3. Narrow down cause
Once monitoring, alert profiles are used to define what to consider acceptable performance thresholds. Automatic diagnostic tests run on this path each time a condition in the alert profile is violated. The diagnostic detects high utilization at the very first hop on the path indicating it as the likely bottleneck. But before we make assumptions, we should gather more evidence.
4. Collect supporting evidence
A second path is set up in AppNeta Performance Manager to the same target that bypasses the suspected problem router. Sure enough, round trip time is down to the expected sub-millisecond and total capacity is higher.

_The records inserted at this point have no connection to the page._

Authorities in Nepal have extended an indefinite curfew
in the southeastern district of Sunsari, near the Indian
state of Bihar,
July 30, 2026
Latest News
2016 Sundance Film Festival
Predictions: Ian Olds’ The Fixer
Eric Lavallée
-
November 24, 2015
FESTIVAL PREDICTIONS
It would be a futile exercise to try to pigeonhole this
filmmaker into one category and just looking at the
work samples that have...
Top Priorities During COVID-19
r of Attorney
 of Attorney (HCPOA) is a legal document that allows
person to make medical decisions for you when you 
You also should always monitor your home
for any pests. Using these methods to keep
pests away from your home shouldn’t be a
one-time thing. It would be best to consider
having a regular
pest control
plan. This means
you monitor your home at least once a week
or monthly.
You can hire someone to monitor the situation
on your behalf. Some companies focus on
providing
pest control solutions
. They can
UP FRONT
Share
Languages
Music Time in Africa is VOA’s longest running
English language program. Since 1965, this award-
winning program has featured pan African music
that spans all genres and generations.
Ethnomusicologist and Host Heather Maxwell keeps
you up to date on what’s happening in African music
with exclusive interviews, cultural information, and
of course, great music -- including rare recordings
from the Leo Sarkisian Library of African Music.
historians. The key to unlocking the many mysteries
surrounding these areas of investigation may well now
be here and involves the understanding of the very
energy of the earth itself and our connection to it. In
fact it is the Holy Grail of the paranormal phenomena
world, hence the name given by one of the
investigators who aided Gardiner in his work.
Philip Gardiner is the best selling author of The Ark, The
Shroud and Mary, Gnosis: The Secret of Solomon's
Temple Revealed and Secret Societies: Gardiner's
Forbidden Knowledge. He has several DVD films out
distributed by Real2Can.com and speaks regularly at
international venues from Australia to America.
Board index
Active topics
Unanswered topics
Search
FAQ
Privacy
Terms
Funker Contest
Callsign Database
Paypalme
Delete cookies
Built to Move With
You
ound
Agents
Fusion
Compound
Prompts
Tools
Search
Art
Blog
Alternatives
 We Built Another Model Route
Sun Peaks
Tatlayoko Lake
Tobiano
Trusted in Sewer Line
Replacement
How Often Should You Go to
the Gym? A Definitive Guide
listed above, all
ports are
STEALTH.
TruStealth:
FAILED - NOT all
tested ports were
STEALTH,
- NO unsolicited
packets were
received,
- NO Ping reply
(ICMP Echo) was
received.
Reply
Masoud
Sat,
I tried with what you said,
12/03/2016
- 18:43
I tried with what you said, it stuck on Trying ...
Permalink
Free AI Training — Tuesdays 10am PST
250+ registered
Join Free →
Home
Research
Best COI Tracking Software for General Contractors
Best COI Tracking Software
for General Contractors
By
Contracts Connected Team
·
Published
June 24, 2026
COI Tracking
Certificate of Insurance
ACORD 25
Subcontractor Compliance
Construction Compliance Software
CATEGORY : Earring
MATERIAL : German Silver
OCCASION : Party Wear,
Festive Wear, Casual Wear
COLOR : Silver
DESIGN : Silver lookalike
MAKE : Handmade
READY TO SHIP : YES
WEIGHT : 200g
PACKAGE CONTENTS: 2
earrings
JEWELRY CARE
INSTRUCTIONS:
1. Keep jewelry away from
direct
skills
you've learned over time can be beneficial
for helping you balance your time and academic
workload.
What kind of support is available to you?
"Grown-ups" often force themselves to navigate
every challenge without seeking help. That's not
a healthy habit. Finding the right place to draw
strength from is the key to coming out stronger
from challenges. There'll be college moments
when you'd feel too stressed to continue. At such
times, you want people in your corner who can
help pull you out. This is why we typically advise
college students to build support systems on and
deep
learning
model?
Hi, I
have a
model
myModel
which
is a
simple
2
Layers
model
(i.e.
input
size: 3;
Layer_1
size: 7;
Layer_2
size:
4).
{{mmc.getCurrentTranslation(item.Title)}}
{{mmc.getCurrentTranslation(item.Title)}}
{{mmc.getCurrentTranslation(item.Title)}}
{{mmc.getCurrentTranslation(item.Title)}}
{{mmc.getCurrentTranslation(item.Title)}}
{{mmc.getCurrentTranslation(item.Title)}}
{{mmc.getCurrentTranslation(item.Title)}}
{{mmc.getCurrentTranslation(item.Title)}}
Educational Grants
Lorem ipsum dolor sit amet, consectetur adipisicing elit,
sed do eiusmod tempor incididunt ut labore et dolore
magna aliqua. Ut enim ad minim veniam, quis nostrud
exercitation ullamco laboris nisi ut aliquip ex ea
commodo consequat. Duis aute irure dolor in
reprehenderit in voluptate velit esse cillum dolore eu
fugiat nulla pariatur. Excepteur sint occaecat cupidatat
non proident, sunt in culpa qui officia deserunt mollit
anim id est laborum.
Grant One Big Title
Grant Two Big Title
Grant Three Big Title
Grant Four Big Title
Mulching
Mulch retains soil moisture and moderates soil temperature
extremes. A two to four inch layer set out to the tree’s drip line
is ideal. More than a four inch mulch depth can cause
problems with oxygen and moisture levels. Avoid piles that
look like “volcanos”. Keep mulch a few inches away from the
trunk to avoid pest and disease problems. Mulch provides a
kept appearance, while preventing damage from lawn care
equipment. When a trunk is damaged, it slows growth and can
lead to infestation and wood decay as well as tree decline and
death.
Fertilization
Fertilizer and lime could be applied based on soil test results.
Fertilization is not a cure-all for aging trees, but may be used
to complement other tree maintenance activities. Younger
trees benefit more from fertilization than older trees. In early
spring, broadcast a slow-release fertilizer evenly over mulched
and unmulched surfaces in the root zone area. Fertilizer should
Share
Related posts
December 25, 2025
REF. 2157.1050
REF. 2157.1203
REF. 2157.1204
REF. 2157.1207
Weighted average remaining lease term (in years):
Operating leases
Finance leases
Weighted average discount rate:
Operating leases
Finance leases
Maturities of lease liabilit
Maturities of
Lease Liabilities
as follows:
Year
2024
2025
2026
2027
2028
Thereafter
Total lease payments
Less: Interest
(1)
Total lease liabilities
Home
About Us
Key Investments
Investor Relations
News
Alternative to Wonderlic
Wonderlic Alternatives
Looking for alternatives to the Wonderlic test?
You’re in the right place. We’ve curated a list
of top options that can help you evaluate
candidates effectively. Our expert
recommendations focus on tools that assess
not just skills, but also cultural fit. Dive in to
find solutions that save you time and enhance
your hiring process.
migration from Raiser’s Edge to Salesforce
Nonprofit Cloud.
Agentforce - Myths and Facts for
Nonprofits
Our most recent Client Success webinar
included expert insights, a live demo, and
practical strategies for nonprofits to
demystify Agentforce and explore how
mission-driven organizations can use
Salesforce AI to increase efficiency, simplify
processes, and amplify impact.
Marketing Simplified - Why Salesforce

5. Provide data to the team responsible for bottleneck device
To build a strong case for the network engineers responsible for the router, we provided the identity of the specific router, results of several diagnostic tests showing expected performance at other PoPs and sub-par performance at the PoP in question. Results from the bypass path are provided.
6. Compare before and after the fix to confirm improved performance
Engineers were able to improve performance on the problem router, which was reflected in AppNeta Performance Manager. Round trip time on the original path is now below 1 ms and capacity has increased to 1500 Mbps. The engineering team is working to further optimize infrastructure capacity.
Unbeknownst to the SD-WAN vendor, this routing device caused a significant performance impact for any customer connected to one of their data centers. Gaining continuous real-time visibility into the performance of their core network with AppNeta enabled the network team to detect anomalous behavior, narrow down the likely root cause, and provide evidence to the team responsible for the fix.